29 Aralık bütün gün yoğun kar yağışıyla geçti, ancak gece bulutlar yükseldi ve ay çıktı. Bu kere çıkışı o gece denemeye karar vererek apar topar yola çıktık ve sabaha karşı sırta yakın bir nahiyede, dinlenmek maksadıyla kısa bir bivak attıktan sonra devam ederek 30 Aralık sabahı, erken saatlerde sırta ulaştık. Külahın manzarası çok ürkütücüydü. Kaya setleri ve üzerindeki çarşak ince bir kar tabakasıyla sıvanmış vaziyetteydi. Yeni yağan kar zemine oturmamıştı. Emniyet alabilme imkanımız yoktu. Kaya setlerinin üzerinden iki ip boyu riskli bir tırmanıştan sonra vazgeçtik. Zirvenin solundaki “V”ye çıkan kulvarın içine doğru bir travers attık, ancak burada da zemin oturmuş değildi ve tırmanabileceğimiz sağlam kar örtüsü yoktu. Islak kar, altındaki çarşakla kaplı dik kayanın üzerinden, dağ ayakkabılarımızın altından kayıyordu.
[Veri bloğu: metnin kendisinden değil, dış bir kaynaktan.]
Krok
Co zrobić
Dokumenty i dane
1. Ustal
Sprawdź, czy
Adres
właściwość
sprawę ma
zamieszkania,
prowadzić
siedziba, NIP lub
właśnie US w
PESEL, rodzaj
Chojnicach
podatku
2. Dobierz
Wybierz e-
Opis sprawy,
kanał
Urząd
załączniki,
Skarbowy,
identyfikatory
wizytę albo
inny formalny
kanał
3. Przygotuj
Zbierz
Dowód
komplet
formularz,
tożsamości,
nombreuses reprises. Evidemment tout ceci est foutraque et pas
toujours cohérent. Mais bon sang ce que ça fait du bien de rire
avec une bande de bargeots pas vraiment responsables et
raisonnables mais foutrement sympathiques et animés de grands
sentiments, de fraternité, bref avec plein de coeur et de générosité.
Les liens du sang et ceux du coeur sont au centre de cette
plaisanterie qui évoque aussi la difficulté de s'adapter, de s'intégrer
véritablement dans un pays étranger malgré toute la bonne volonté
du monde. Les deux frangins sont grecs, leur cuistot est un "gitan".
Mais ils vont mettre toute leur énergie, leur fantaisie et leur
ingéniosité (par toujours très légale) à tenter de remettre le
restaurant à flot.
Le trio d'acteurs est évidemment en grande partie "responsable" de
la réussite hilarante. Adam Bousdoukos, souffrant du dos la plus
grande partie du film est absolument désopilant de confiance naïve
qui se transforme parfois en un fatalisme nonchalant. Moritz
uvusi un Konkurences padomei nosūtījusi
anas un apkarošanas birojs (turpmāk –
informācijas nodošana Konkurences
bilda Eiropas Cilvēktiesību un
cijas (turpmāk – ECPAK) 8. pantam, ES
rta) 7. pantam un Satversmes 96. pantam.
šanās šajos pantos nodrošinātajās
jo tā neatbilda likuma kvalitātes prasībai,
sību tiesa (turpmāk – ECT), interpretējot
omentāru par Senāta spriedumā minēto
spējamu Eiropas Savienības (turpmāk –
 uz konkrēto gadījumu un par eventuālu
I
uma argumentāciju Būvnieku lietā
Ne ara emniyet noktası, ne de istasyon kurma olanağı vardı. Geri dönme kararını güçlükle verdik. Bu sefer o denli yaklaşmıştık ki! Kızılkaya üçüncü kez beni geri püskürtüyordu. Erciyes’te yaşadığımız kazadan sonra Kızılkaya yenilgisiyle birlikte, 1982 yılını ağır bir negatif bilançoyla kapatıyordum.
ARALIK 1983
Bu son Kızılkaya kış denememize, dostum Recep Çatak, işlerinden ötürü maalesef katılamadı. Kızılkaya kış denemelerinde, birlikte onca badire atlattıktan sonra, bu dostumun bizimle birlikte olmasını çok isterdim. Bu kere ekipte Bünyad Dinç, Ümit Genç, Seyhan Çamlıgüney ve Fehmi Hasanoğlu vardı. Bu çıkışımızı keza hafif, Alpin stilde yapmaya karar vermiştik. Yanımıza çadır almadık ve evde hazırlanmış, pişirme ve ısıtma gerektirmeyen börek ve kuru köfte tarzında hazır yiyecek götürdük. Giyeceklerimiz ise tek değişimlikti. Bu sayede tırmanış çantalarımızı 16 kiloya düşürmeyi başardık.
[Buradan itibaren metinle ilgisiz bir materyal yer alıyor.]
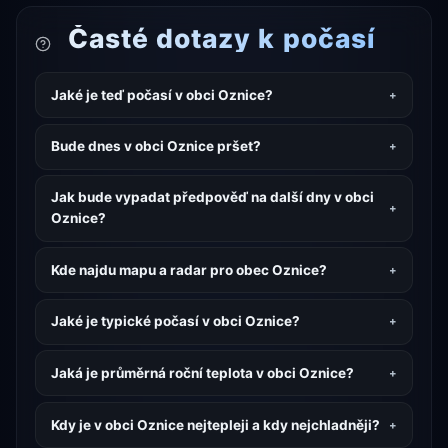
Časté dotazy k počasí
Jaké je teď počasí v obci Oznice?
Bude dnes v obci Oznice pršet?
Jak bude vypadat předpověď na další dny v obci
Oznice?
Kde najdu mapu a radar pro obec Oznice?
Jaké je typické počasí v obci Oznice?
Jaká je průměrná roční teplota v obci Oznice?
Kdy je v obci Oznice nejtepleji a kdy nejchladněji?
Amacımız ilk gün “Kızılçarşak”taki avcı kelerine ulaşmak, geceyi burada geçirdikten sonra doğrudan zirveye gitmekti. Son çare olarak uyku tulumlarımızı ve bivağımızı yanımıza alıp bir gece batı sırtında bivaklamayı da göze almıştık.
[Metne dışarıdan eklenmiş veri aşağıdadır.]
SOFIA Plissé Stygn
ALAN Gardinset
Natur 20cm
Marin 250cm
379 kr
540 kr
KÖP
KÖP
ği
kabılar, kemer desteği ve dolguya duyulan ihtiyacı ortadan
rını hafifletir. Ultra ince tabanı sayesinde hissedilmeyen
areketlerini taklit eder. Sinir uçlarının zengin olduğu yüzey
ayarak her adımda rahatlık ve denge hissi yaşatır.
24 Aralık sabahı Çukurbağ köyünden hareket ettiğimizde hava açıktı ve sert, soğuk bir rüzgar vardı. Yükseklerde tel tel ‘cirrus’ bulutları uçuşuyordu. Emli vadisine vardığımızda önceleri bilek boyu olan kar, Akşam Pınarı’na doğru ilerledikçe artmış, nihayet diz boyuna ulaşmıştı. Buna rağmen 5 kişi olmanın verdiği avantajla, iz açarak, köyden yola çıktıktan 7 saat sonra, akşamüstü saat 16.30 sularında kelere ulaştık. Kelerin ağzı açıktı ve burayı rahat bulduk. Kelere çıkarken, ‘Kızılçarşak’tan aşağıya muazzam bir yumuşak kar çığının düşmüş olduğunu gördük. Kulvarın içerisindeki kar hallaç pamuğu gibi atılmış, akıntı izinin sağ ve sol kenarlarında adeta donmuş dikey dalgalar gibi kar kılçıkları oluşmuştu. Sonradan bu çığı anlattığımız Mehmet Ağa, 60 senedir Emli vadisine gidip geldiğini, bu zaman içerisinde ‘Kızılçarşak’ta böylesi bir çığ görmediğini ifade etti bize.
25 Aralık sabahı nispeten geç bir saatte hareket ettiğimizde hava parçalı bulutlu, hafif rüzgarlıydı. Düşmüş olan çığın oturmuş sert izinden yararlanarak, “Kızılçarşak”ın ikiye ayrıldığı noktaya kadar hızlı bir şekilde yükseldik. Burada çığın kopma noktasına da ulaşmıştık. Çığ tehlikesini de dikkate alarak, “Kızılçarşak”ın içerisinden ilerlemektense, karşımızda duran ve çarşağı ikiye ayıran tepeciğin doğrudan üzerinden tırmanmaya karar verdik. Burada, yaklaşık 3.5 saatlik kar, kaya, buz, karışık tırmandıktan sonra, öğlen saatlerinde sırta vardık. Güneyden gelen bulutlar, külahı yalıyor, yer yer kapatıyordu. Bu sefer külah üzerindeki kar durumu çok iyiydi. Oturmuş, kalın bir kar tabakası vardı. Setlerin araları neredeyse tamamen kapanmış, zirve yolu adeta bir kar kulvarına dönüşmüştü. Zirveye yükselen bir kar kılçığı üzerinden doğrudan tırmanmak suretiyle 45 dakika gibi çok kısa bir sürede Kızılkaya’nın doruğuna ulaştık. Zirvenin üzerinde yavaş, tembel daireler atan sis, kah bizi içerisine alıyor, sarmalıyor, kah yerini güneşe terkediyordu. Burada bir saat kaldıktan sonra, tırmanış izlerimizi takip ederek akşam üstü kelere ulaştık. Kızılkaya’nın bu güney rotasının ilk kış çıkışını başarmış olmanın haklı keyfini kelerde geç saatlere kadar çay kaynatarak kutladık.